== Given entries ==

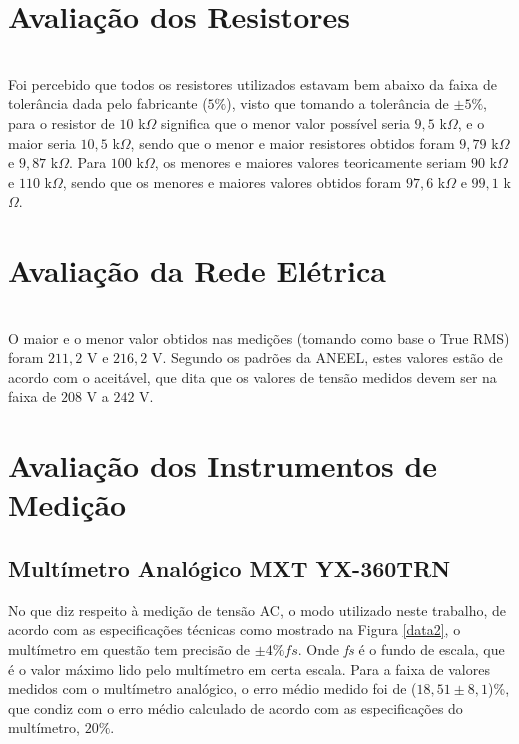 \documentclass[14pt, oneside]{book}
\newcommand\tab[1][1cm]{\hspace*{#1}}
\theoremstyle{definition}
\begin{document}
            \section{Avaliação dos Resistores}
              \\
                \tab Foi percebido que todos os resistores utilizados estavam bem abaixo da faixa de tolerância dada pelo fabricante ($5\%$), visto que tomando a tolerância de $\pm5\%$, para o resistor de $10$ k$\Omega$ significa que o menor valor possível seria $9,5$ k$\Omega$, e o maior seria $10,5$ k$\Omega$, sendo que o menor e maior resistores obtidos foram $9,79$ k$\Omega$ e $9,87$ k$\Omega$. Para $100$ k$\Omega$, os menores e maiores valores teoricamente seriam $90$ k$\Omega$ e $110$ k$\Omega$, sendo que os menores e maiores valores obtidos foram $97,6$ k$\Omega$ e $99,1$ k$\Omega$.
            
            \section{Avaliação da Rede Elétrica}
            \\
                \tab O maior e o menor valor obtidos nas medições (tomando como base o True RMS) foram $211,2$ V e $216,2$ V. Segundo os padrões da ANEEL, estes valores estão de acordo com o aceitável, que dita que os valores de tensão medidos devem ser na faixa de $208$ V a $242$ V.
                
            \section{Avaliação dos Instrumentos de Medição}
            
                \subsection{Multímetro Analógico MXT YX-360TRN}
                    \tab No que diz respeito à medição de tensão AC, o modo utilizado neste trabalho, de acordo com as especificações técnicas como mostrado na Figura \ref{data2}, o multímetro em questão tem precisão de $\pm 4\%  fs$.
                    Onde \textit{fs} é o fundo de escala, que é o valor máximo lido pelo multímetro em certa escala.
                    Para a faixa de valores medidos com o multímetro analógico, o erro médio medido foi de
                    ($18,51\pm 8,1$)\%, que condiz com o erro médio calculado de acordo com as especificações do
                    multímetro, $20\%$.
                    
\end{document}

===

**What you should do:** With the pictures left out, write out all of the data exactly.

**Output of the task:**
 \documentclass[14pt, oneside]{book}
\newcommand\tab[1][1cm]{\hspace*{#1}}
\theoremstyle{definition}
\begin{document}
            \section{Avaliação dos Resistores}
              \\
                \tab Foi percebido que todos os resistores utilizados estavam bem abaixo da faixa de tolerância dada pelo fabricante ($5\%$), visto que tomando a tolerância de $\pm5\%$, para o resistor de $10$ k$\Omega$ significa que o menor valor possível seria $9,5$ k$\Omega$, e o maior seria $10,5$ k$\Omega$, sendo que o menor e maior resistores obtidos foram $9,79$ k$\Omega$ e $9,87$ k$\Omega$. Para $100$ k$\Omega$, os menores e maiores valores teoricamente seriam $90$ k$\Omega$ e $110$ k$\Omega$, sendo que os menores e maiores valores obtidos foram $97,6$ k$\Omega$ e $99,1$ k$\Omega$.
            
            \section{Avaliação da Rede Elétrica}
            \\
                \tab O maior e o menor valor obtidos nas medições (tomando como base o True RMS) foram $211,2$ V e $216,2$ V. Segundo os padrões da ANEEL, estes valores estão de acordo com o aceitável, que dita que os valores de tensão medidos devem ser na faixa de $208$ V a $242$ V.
                
            \section{Avaliação dos Instrumentos de Medição}
            
                \subsection{Multímetro Analógico MXT YX-360TRN}
                    \tab No que diz respeito à medição de tensão AC, o modo utilizado neste trabalho, de acordo com as especificações técnicas como mostrado na Figura \ref{data2}, o multímetro em questão tem precisão de $\pm 4\%  fs$.
                    Onde \textit{fs} é o fundo de escala, que é o valor máximo lido pelo multímetro em certa escala.
                    Para a faixa de valores medidos com o multímetro analógico, o erro médio medido foi de
                    ($18,51\pm 8,1$)\%, que condiz com o erro médio calculado de acordo com as especificações do
                    multímetro, $20\%$.
                    
\end{document}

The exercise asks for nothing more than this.